Resume the passage below on assembling woofers, continuing on from its final sentence.

*** Excerpted passage ***

Why Suspend a Spider?
When you build your own drivers like we do, over the years you become very familiar with their working parts and conventional ways of putting them together. Sometimes it is worthwhile examining those conventions more closely.
This is what it takes to assemble one of our woofers:
1. Stamped metal basket. Buy these in Chicago from an outfit called Alden Mfg which has made nothing else for 47 years. Use 14 gauge and 12 gauge steel for strength. Yes, we could buy diecast frames from Taiwan like some of those pro-sound guys. Then you find out the casting is brittle (with a disconcerting tendency to shatter in transit) because it’s pot metal, the cheapest alloy. Tolerances on the cast basket are nowhere
near as precise as on our domestic stamping, and the homegrown steel is more than strong enough to support an
2.3kg magnet, thick frontplate, long pole piece etc (I’m getting ahead of myself). If you want the basket to vibrate less, like we do, apply Soundcoat sheets to the outside.

*** End of Excerpted passage ***
*** Records ***

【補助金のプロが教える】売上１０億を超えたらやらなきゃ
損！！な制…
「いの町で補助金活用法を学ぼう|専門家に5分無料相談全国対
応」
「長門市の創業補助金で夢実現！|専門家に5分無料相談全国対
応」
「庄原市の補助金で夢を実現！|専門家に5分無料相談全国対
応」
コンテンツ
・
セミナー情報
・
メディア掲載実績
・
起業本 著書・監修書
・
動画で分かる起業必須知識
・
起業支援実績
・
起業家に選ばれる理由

*** End of Records ***
*** Records ***

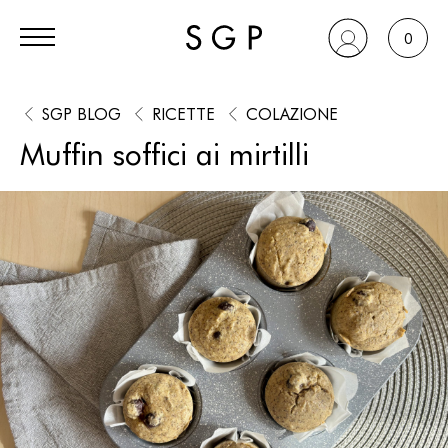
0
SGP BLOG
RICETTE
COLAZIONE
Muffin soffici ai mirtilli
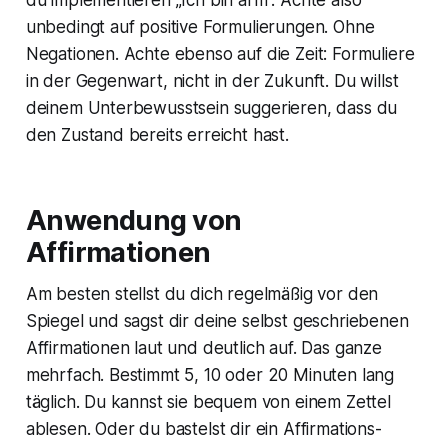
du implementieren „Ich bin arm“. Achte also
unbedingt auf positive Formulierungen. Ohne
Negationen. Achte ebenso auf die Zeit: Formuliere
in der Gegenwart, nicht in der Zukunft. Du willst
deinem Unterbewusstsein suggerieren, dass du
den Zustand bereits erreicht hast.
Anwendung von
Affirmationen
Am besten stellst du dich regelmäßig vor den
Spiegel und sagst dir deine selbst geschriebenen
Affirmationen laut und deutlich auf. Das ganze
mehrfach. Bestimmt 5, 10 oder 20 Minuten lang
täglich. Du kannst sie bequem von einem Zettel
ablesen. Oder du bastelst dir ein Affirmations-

*** End of Records ***

- [Exercise result]:
2. Backplate/pole piece. Buy these metal parts from a local outfit called Punch Press Products. Backplates and pole pieces carry the magnetic charge from the “South” pole of the ferrite doughnut, which is the actual magnet, up to where it meets the “North” pole of same, so you have opposing poles in close juxtaposition, necessary for push-pull operation. A Phase Plug attaches to the pole piece to prevent reflections inside the cone and move the acoustic center of the woofer forward to meet the planar sources.
3. Voicecoil/former, insulated copper wire (called “magnet wire” ) wound around a heat-conductive cylinder of Aluminum or Kapton which is usually split to allow expansion from voicecoil heating. Since Mr. Maxwell discovered the physical principle 150 years or so ago that alternating current (i.e. music) sent through a wire suspended in a magnet field causes proportional movement thereof, we thread the voicecoil leads through the...
4. Cone, to which the former/VC combo is glued, then suspended inside the airgap formed by the pole piece and the...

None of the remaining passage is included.